四十にも余りぬる人の色めきたる方
一言でいうと
年齢や身のほどに合わない振る舞いを得意げに見せるのは、見苦しい。
原文
四十にも余りぬる人の、色めきたる方、
おのづから忍びてあらんはいかがはせん、
言にうち出でて、男女のこと、
人の上をも言ひたはぶるこそ、にげなく、見苦しけれ。
おほかた、聞きにくく見苦しきこと、
老人の若き人に交はりて、興あらんともの言ひゐたる。
数ならぬ身にて、世のおぼえある人を、
隔てなきさまに言ひたる。
貧しき所に酒宴好み、「客人に饗応せん」と、
きらめきたる。
現代語訳
四十歳を過ぎた人が色恋に心を動かすのは、自然に起こることとして人知れずしているなら仕方がない。だが、口に出して男女のことや他人の恋愛を面白おかしく話すのは、年齢に似つかわしくなく、見苦しい。

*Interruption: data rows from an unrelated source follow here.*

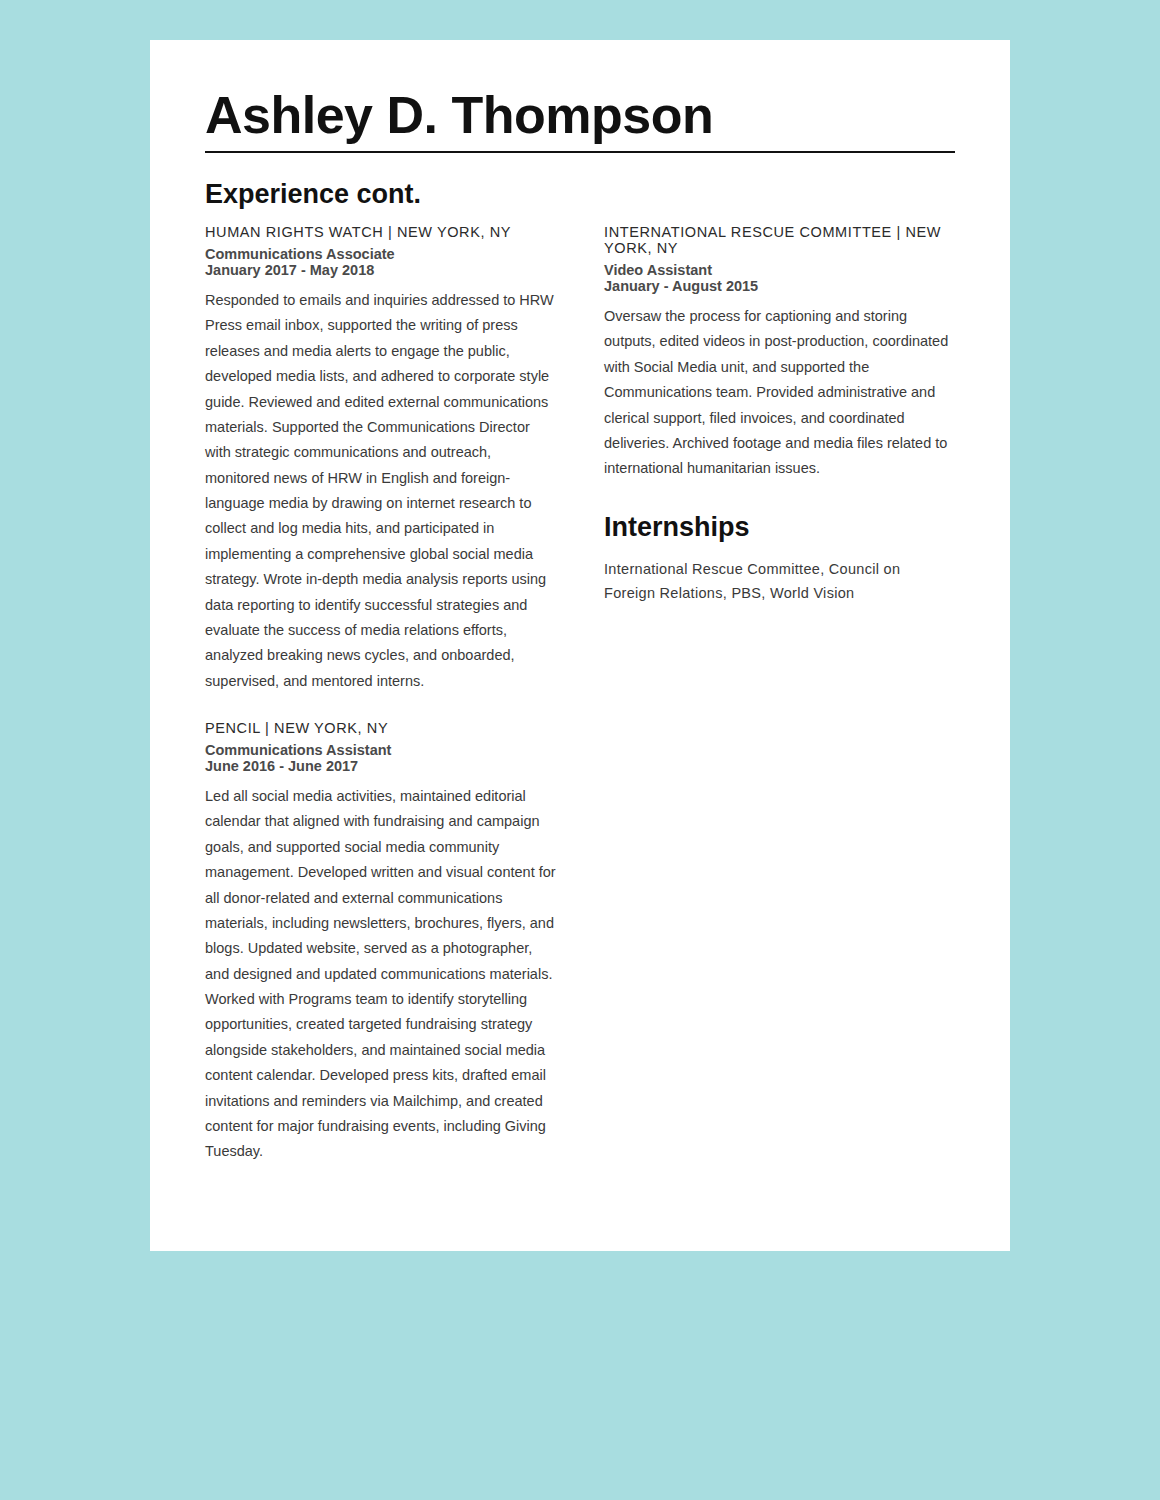Ashley D. Thompson
Experience cont.
HUMAN RIGHTS WATCH | NEW YORK, NY
Communications Associate
January 2017 - May 2018
Responded to emails and inquiries addressed to HRW Press email inbox, supported the writing of press releases and media alerts to engage the public, developed media lists, and adhered to corporate style guide. Reviewed and edited external communications materials. Supported the Communications Director with strategic communications and outreach, monitored news of HRW in English and foreign-language media by drawing on internet research to collect and log media hits, and participated in implementing a comprehensive global social media strategy. Wrote in-depth media analysis reports using data reporting to identify successful strategies and evaluate the success of media relations efforts, analyzed breaking news cycles, and onboarded, supervised, and mentored interns.
PENCIL | NEW YORK, NY
Communications Assistant
June 2016 - June 2017
Led all social media activities, maintained editorial calendar that aligned with fundraising and campaign goals, and supported social media community management. Developed written and visual content for all donor-related and external communications materials, including newsletters, brochures, flyers, and blogs. Updated website, served as a photographer, and designed and updated communications materials. Worked with Programs team to identify storytelling opportunities, created targeted fundraising strategy alongside stakeholders, and maintained social media content calendar. Developed press kits, drafted email invitations and reminders via Mailchimp, and created content for major fundraising events, including Giving Tuesday.
INTERNATIONAL RESCUE COMMITTEE | NEW YORK, NY
Video Assistant
January - August 2015
Oversaw the process for captioning and storing outputs, edited videos in post-production, coordinated with Social Media unit, and supported the Communications team. Provided administrative and clerical support, filed invoices, and coordinated deliveries. Archived footage and media files related to international humanitarian issues.
Internships
International Rescue Committee, Council on Foreign Relations, PBS, World Vision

ほかにも、たいてい聞き苦しく見苦しいのは、老人が若者に交じり、面白い人だと思われようとしてしゃべり続けること、取るに足りない身分なのに、世間で評判の高い人を親しい間柄であるかのように語ること、貧しい家なのに宴会を好み、「客をもてなそう」と華やかに振る舞うことである。